Task -> Print all entries below exactly, without images.

Dataset excerpts ->
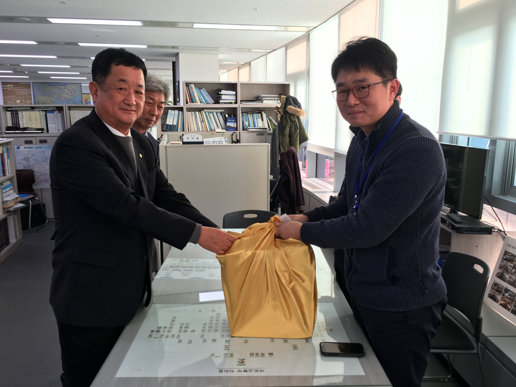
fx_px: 432
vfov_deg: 48.2
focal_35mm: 29
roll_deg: +0.0
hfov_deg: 61.7
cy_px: 194
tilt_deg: -10.2
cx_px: 258
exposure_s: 1/40
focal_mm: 4.15
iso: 25
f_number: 2.2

Completed task ->
fx_px: 432
vfov_deg: 48.2
focal_35mm: 29
roll_deg: +0.0
hfov_deg: 61.7
cy_px: 194
tilt_deg: -10.2
cx_px: 258
exposure_s: 1/40
focal_mm: 4.15
iso: 25
f_number: 2.2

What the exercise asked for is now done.